Von den Ruinen ging es dann zu dem wohl bekanntesten Überbleibsel der Gurubashi. Die Arena, die einst Schauplatz für blutige und brutale Kämpfe war bringt jeden, der sie das erste mal besucht zum erstaunen. Das große Rund der Arena wird von den steilen Tribünen eingefasst. Heute wird die Arena von Goblins betrieben. Sie veranstalten regelmäßig Kämpfe in Anlehnung an die alte Tradition. Hierbei werden unter anderem auch wilde Tiere auf die mutigen und waghalsigen Freiwilligen losgelassen. Als Belohnung winken hierfür reiche Schätze, die in einer Truhe, in der Mitte der Arena auf den Gewinner warten. Von der Arena aus ging es dann wieder Richtung Süden. Diesmal aber nicht zu Affen oder Piraten, sondern zu Nagas. Diese wurden als Expedition entsandt, um die heilige Quelle ausfindig zu machen. Das Wasser der Quelle soll magische Kräfte besitzen, welche sich die Nagas sichern wollten.

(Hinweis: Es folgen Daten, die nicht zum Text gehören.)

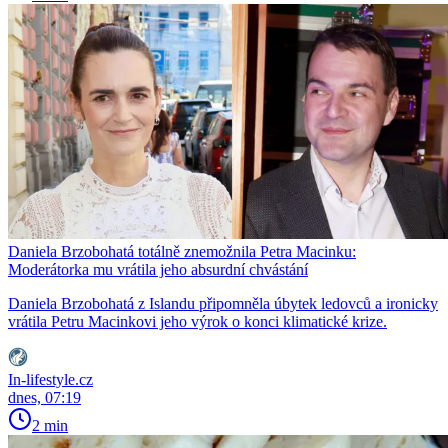
Daniela Brzobohatá totálně znemožnila Petra Macinku:
Moderátorka mu vrátila jeho absurdní chvástání
Daniela Brzobohatá z Islandu připomněla úbytek ledovců a ironicky
vrátila Petru Macinkovi jeho výrok o konci klimatické krize.
In-lifestyle.cz
dnes, 07:19
2 min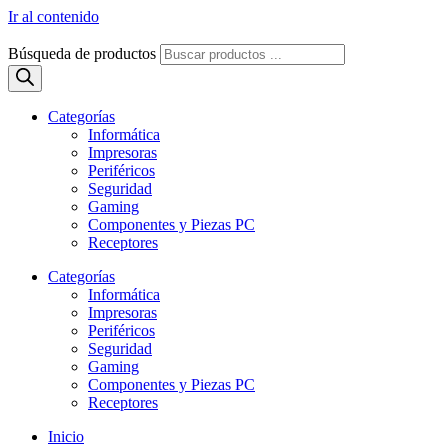
Ir al contenido
Búsqueda de productos
Categorías
Informática
Impresoras
Periféricos
Seguridad
Gaming
Componentes y Piezas PC
Receptores
Categorías
Informática
Impresoras
Periféricos
Seguridad
Gaming
Componentes y Piezas PC
Receptores
Inicio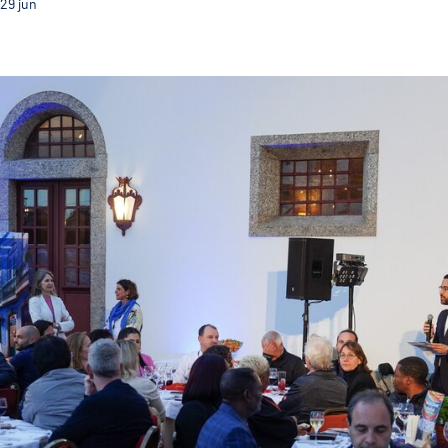
29
jun
Guimarães acolheu reunião de 250 Agentes de viage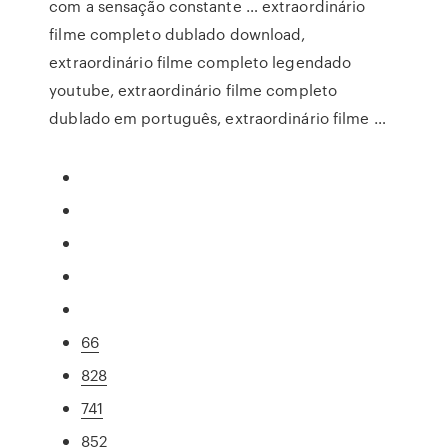
com a sensação constante … extraordinário
filme completo dublado download,
extraordinário filme completo legendado
youtube, extraordinário filme completo
dublado em português, extraordinário filme …
66
828
741
852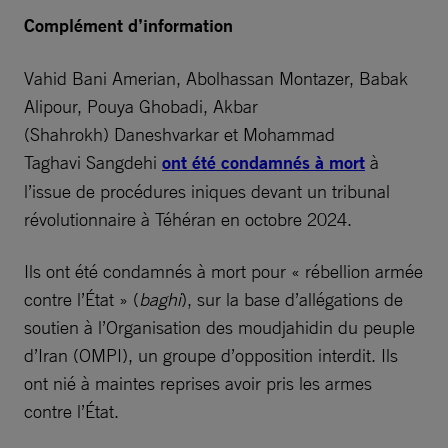
Complément d’information
Vahid Bani Amerian, Abolhassan Montazer, Babak
Alipour, Pouya Ghobadi, Akbar
(Shahrokh) Daneshvarkar et Mohammad
Taghavi Sangdehi
ont été condamnés à mort
à
l’issue de procédures iniques devant un tribunal
révolutionnaire à Téhéran en octobre 2024.
Ils ont été condamnés à mort pour « rébellion armée
contre l’État » (
baghi
), sur la base d’allégations de
soutien à l’Organisation des moudjahidin du peuple
d’Iran (OMPI), un groupe d’opposition interdit. Ils
ont nié à maintes reprises avoir pris les armes
contre l’État.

Zuletzt ging es dann an meinen Lieblingsort des Schlingendorntals, vielleicht sogar von ganz Azeroth. Mit dieser atemberaubenden Aussicht endet meine Führung und die Reise. Mein Dank gilt allen, die an dieser teilgenommen haben. Und denen, die sich von meinem Reiseführer inspirieren lassen und eine Reise in den Süden unternehmen.